In December 2019, Washington was recognized by Oklahoma State University with the Distinguished Early Career Faculty Award given to a professor who has earned tenure in the last three years and shows potential for continued contributions to the university in instruction, research and creative activity. Her research focuses on race, gender, diversity and bias in the workplace.
“A common thread that I weave through my research is how our identities come together to inform what we think is possible and the heights that we believe we can reach,” Washington said. “But identity is only a starting point. It’s not the whole story. First, we have to understand our constraints in society, hence bias and discrimination research, but we also have to understand our potential.”
A native of New York City, Washington has been keenly aware of and interested in her own intersecting identities – scholar, African American woman of Caribbean descent, wife, mother – that give her a unique perspective on the workplace and pushes her to ask people how their identities inform what they work towards and what they ultimately achieve.

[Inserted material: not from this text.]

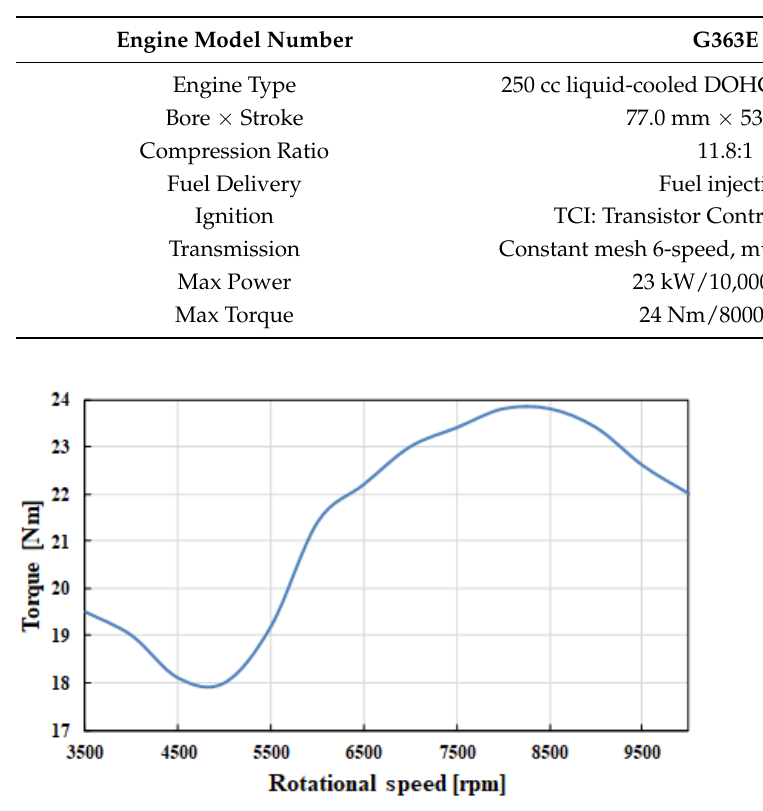
Figure 6. Relationship between ICE rotational speed and torque. The electric motor in the hybrid system is specified to have a maximum output of less than 30 kW and uses an air-cooled Motenergy ME0913 brushless motor, as shown in Figure 7. Table 2 lists the specifications of the electric motor, and Figure 8 shows the relationship between the rotational speed and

In 2019, Washington and co-authors published research examining the career experiences of 59 black female executives based on in-depth interviews over a seven-year period. In their Academy of Management Journal article, the researchers describe the concept of intersectional invisibility that these high-performing women often experienced in which they found themselves overlooked and disregarded because they weren’t typical of either their race or gender.

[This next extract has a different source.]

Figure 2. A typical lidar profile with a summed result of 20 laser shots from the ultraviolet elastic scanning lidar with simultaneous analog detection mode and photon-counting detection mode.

“Black women are not merely black or women, they are black women, which is a unique status from either of their individual identity groups and opens them up to different experiences, both negative and positive,” Washington said.
The paradox of being invisible as female executives meant that many of those in the study said they experienced a freedom from negative gender and race stereotypes, allowing them to “decide what path they want to walk down and how to craft the image they present at work setting the tone for how they were going to be treated,” Washington said. “That was such a powerful, uplifting part of intersectionality.”

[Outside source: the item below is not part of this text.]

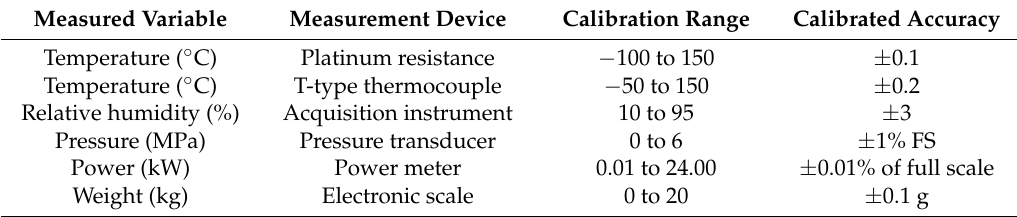
Table 12. Operation conditions for the experimental FFASHP water heater system.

But Washington and her collaborators also found that a paradox of invisibility is that as black female leaders, their research subjects were also hyper visible because of their unique identity in the corporate workplace, where only approximately 1.3 percent of senior management and executives in U.S. companies are African American women, according to the study.
“They existed in both these worlds simultaneously and had to learn how to walk that fine line and manage that tension,” Washington said.
As part of the study, the authors looked at the tools their cohort of black female executives reported using to foster their careers and reach high levels of success. Chief among these was developing strong relationships with mentors, peers and subordinates. These executives were very good at consciously crafting relationships that overcame intersectional invisibility, according to Washington.
Further studying concepts of identity in the working world, Washington presented research last year at the annual meeting of the Academy of Management on parental guilt and its effect on work productivity. The study is close to Washington’s heart who, like most parents, must balance the demands of career and parenting, in her case helping raise a 10-year-old daughter and two toddling sons with her husband.
“The thrust of the paper is when does something that feels negative, like guilt or shame, actually become a powerful motivator,” Washington said. “Does shame about not being at every field trip or making every meeting drive you to be a better parent, a better employee? Does it drive you to work smarter, be more productive?”
And yes, Washington saw herself reflected in the research, something that wouldn’t have been the case only a decade before when “parent” wasn’t one of her identities.
“I’m more than just my race, just my gender. I’m a bunch of other things,” Washington said. “Parenthood meant nothing to me until I had my first child, then it meant a whole lot. Identities mean different things to us at different times and in different contexts.”